__Problem statement__.
Give back one number only: how many lines in the material below contain "Partei".
++++
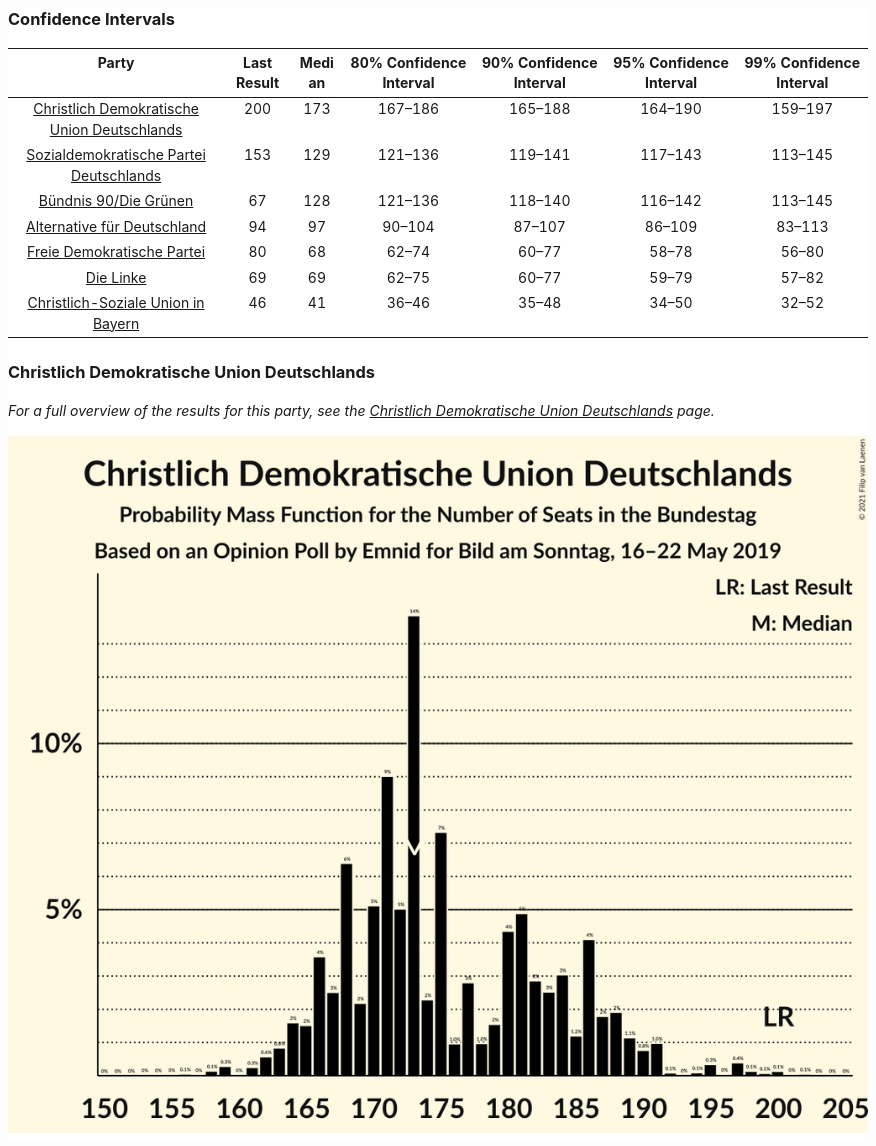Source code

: ### Confidence Intervals

| Party | Last Result | Median | 80% Confidence Interval | 90% Confidence Interval | 95% Confidence Interval | 99% Confidence Interval |
|:-----:|:-----------:|:------:|:-----------------------:|:-----------------------:|:-----------------------:|:-----------------------:|
| <a href="#christlich-demokratische-union-deutschlands">Christlich Demokratische Union Deutschlands</a> | 200 | 173 | 167–186 |165–188 |164–190 |159–197 |
| <a href="#sozialdemokratische-partei-deutschlands">Sozialdemokratische Partei Deutschlands</a> | 153 | 129 | 121–136 |119–141 |117–143 |113–145 |
| <a href="#bündnis-90/die-grünen">Bündnis 90/Die Grünen</a> | 67 | 128 | 121–136 |118–140 |116–142 |113–145 |
| <a href="#alternative-für-deutschland">Alternative für Deutschland</a> | 94 | 97 | 90–104 |87–107 |86–109 |83–113 |
| <a href="#freie-demokratische-partei">Freie Demokratische Partei</a> | 80 | 68 | 62–74 |60–77 |58–78 |56–80 |
| <a href="#die-linke">Die Linke</a> | 69 | 69 | 62–75 |60–77 |59–79 |57–82 |
| <a href="#christlich-soziale-union-in-bayern">Christlich-Soziale Union in Bayern</a> | 46 | 41 | 36–46 |35–48 |34–50 |32–52 |

### Christlich Demokratische Union Deutschlands

*For a full overview of the results for this party, see the [Christlich Demokratische Union Deutschlands](party-christlichdemokratischeuniondeutschlands.html) page.*

![Graph with seats probability mass function not yet produced](2019-05-22-Emnid-seats-pmf-christlichdemokratischeuniondeutschlands.png "Seats Probability Mass Function")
++++
__Task output__.
2